# [Extrait du texte]
++++++++++

De retour dans son foyer natal, ses obligations militaires accomplies, Hazel retrouve sa demeure familiale délabrée et abandonnée. Il décide donc de partir en ville, pour « y faire des choses qu’il n’a jamais faites ». Sa rencontre avec Asa, un prêcheur escroc va bouleverser profondément ses croyances, mais également sa confiance en l’humanité. Il se résout alors de fonder une Église sans Christ…

John Huston appartient à la rare caste des metteurs en scène privilégiés qui a débuté en plein âge d’or du cinéma hollywoodien puis a traversé les décennies contre vents et marées avant de s’éteindre durant la seconde moitié des années quatre-vingt. Friand de littérature, le réalisateur s’oriente rapidement vers des adaptations fidèles aussi bien d’ouvrages classiques mondialement connus que de que d’autres, beaucoup plus confidentiels.

Inspiration littéraire

On notera pêle-mêle bien entendu Le Faucon maltais, Reflets dans un œil d’or, Casino Royale, Moby Dick et enfin son sommet crépusculaire personnifié par Les Gens de Dublin. Le Malin quant à lui se base sur le récit de Flannery O’Connor, La Sagesse du sang, roman méprisé par la critique à sa sortie dans les années cinquante, mais qui acquiert par la suite ses lettres de noblesse à l’international au point de devenir une œuvre culte selon les critères d’aujourd’hui.

Lorsqu’il se lance à corps perdu dans la transposition du roman sur grand écran, John Huston erre comme un fantôme du passé en pleine période du Nouvel Hollywood, malgré le succès quelques années plus tôt de L’Homme qui voulut être roi. Hanté par ses démons (notamment l’alcool), Huston peine de plus en plus à trouver producteurs et financements pour ses projets, à contre-courant des désidératas du public de l’époque. C’est pourquoi, nanti d’un budget dérisoire, il s’en va tourner dans l’état de Géorgie à la tête d’un casting hétéroclite composé pour l’essentiel d’acteurs et actrices de second plan. Finalement, une aubaine au vu du sujet et des thématiques abordés !

++++++++++

# [Données fournies]
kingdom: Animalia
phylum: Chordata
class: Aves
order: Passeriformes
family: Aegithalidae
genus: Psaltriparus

++++++++++

# [Votre objectif]
D'après l'extrait sur le film Le Malin, de quel roman ce film est-il tiré ?

# [Réponse finale]
Le Malin se base sur La Sagesse du sang, le récit de Flannery O'Connor.